Immunohistochemistry scoring for human epidermal growth factor receptor 2 can be used to predict pathological response to cisplatin-based neoadjuvant chemotherapy in a subset of immunohistochemically subtyped muscle-invasive bladder cancer.

Patients with muscle-invasive bladder cancer (MIBC) are often treated with platinum-based neoadjuvant chemotherapy (NAC). NAC-treated patients have higher odds of pathological downstaging than untreated patients on subsequent cystectomy and, consequently, improved survival. However, not all patients achieve pathological downstaging. Notably, luminal MIBC shows a superior pathological response to cisplatin-based NAC compared with non-luminal MIBC. This study aimed to examine the relationship between human epidermal growth factor receptor 2 (HER2) immunohistochemistry (IHC) status and the molecular subtypes of MIBC and to evaluate its role in the prediction of response to platinum-based neoadjuvant chemotherapy. We performed IHC for GATA binding protein 3 (GATA3), cytokeratin (CK) 5/6, p16, and synaptophysin to classify MIBC on transurethral resection of bladder tumor/biopsy specimens into molecular subtypes.
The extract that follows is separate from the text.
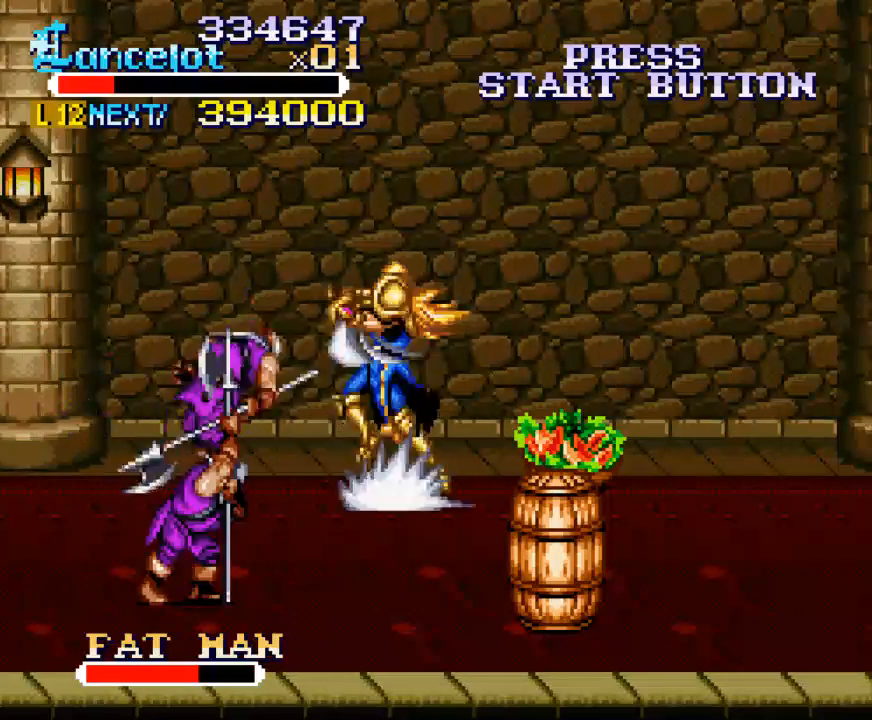
{"buttons": [], "right_stick": "center", "events": [[267, "B", "up"]]}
We then examined the association between HER2 IHC status and the subtypes and its utility in predicting subsequent pathological responses. Out of 49 patients, HER2 IHC positivity (scores 2 + , 3 +) was predominantly observed in the genomically unstable (GU) immunohistochemical molecular subtype (GATA3 + , CK5/6-, p16 +), a surrogate of the luminal unstable transcriptomic subtype. Additionally, all but one patient with HER2-positive GU tumors (n = 8) had absent invasive tumor on subsequent cystectomy following cisplatin-based NAC. Conversely, all patients with HER2-negative (score 0, 1 +) GU tumors had residual invasive tumors. Finally, favourable outcome trends in recurrence-free and cancer-specific survival were observed with HER2 IHC positivity in this subtype. Overall, combining immunohistochemical molecular subtyping with HER2 IHC status may help predict responses to cisplatin-based NAC, guiding MIBC management decisions.